**Provided passage**

John Ford’s call to the journey westward took a different form. His brother Francis, older by twelve years, handsome, clever, and ambitious in a lazy way, had drifted into the new but prospering world of motion pictures, first making two-reelers for Gaston Méliès in New Jersey and then for Thomas Ince and Universal in the streets and hills of Los Angeles. Now, after some pressure from the family, he promised John—who soon, like Frank, would be changing his surname to Ford—a job in what was still an engagingly improvised crapshoot, although one that was changing itself, year by year, into an industry.
Hollywood in 1914 was a small suburb with the scent of lemon trees and with bean patches and hayfields surrounding Sunset Boulevard. But Cecil B. DeMille had just made its first feature-length film, a western called The Squaw Man, in a barn at the corner of Selma and Vine, and D.W. Griffith was in the San Fernando Valley filming the battle scenes for the movie which he would later call The Birth of a Nation. Ford’s brother was waiting for him in his yellow touring car, a cigarette propped in his mouth, dressed in the appropriate directorial breeches and jodhpurs. At his side was Grace Cunard, his mistress, codirector, and leading lady. As they drove toward Universal’s new ranch for location shooting, Frank stopped so that his brother could admire the house he was building in the hills. At the ranch, though, Frank set him to humbler tasks, beginning with ditch-digging.

**Parts of the exercise**
a - For each statement below, say whether the John Ford passage supports it, answering yes or no and quoting the passage's deciding words. (i) Francis was twelve years older than John. (ii) DeMille shot The Squaw Man in a barn in the San Fernando Valley. (iii) At the ranch, John's first job from Frank was digging ditches.
b - Pick up the John Ford passage after its last sentence and keep writing.
You can ignore the records.

**Source material**

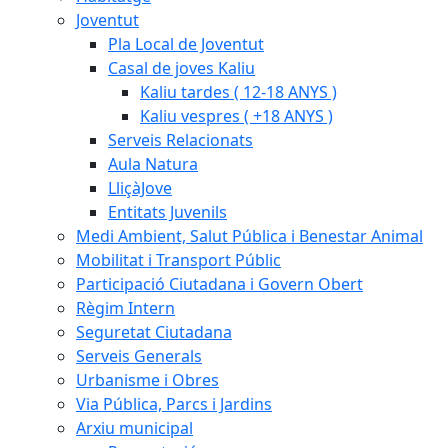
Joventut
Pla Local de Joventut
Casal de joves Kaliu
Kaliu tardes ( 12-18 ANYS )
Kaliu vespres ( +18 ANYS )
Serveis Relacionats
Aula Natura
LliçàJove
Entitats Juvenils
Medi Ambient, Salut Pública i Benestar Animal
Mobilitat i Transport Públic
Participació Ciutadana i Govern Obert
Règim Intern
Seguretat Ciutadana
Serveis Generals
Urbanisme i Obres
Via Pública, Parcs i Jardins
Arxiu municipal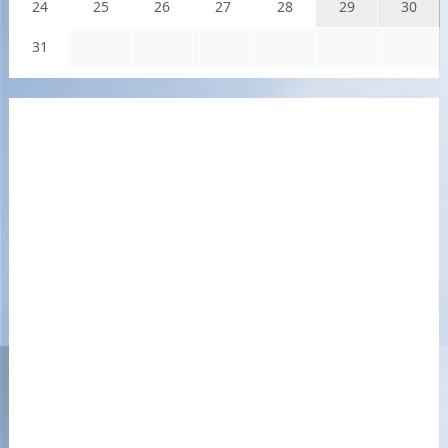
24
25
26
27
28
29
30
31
--
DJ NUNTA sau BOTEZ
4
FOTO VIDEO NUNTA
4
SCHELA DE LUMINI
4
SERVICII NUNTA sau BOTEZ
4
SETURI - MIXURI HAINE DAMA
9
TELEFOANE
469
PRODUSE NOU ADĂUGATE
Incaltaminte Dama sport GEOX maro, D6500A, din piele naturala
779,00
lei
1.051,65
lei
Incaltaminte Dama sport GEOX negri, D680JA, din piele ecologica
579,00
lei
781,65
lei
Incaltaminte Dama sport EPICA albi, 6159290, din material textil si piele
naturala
--
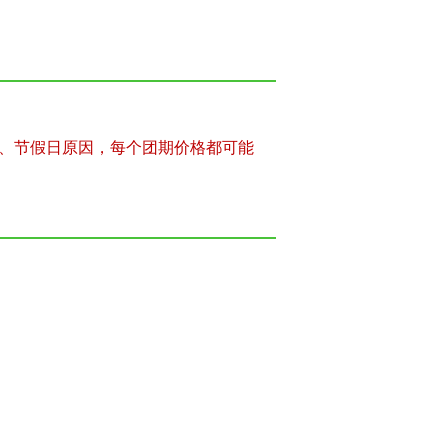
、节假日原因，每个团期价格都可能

**Results by task**
a -
(i) Yes: "older by twelve years"
(ii) No: "in a barn at the corner of Selma and Vine"
(iii) Yes: "Frank set him to humbler tasks, beginning with ditch-digging"

b -
But John rose rapidly, a tough, quick-witted fellow. He was a handyman on Frank’s serial Lucille Love, but assistant property man on the next, The Mysterious Rose. He was able, as McBride says, “to try his hand at just about every filmmaking job at Universal,” which was pioneering the factory system of filmmaking. All the famous directors of the Twenties learned their craft this way, at one studio or another—Henry Hathaway, George Marshall, Raoul Walsh, Allan Dwan. It occurred to few of them that they were in at the birth of a new art.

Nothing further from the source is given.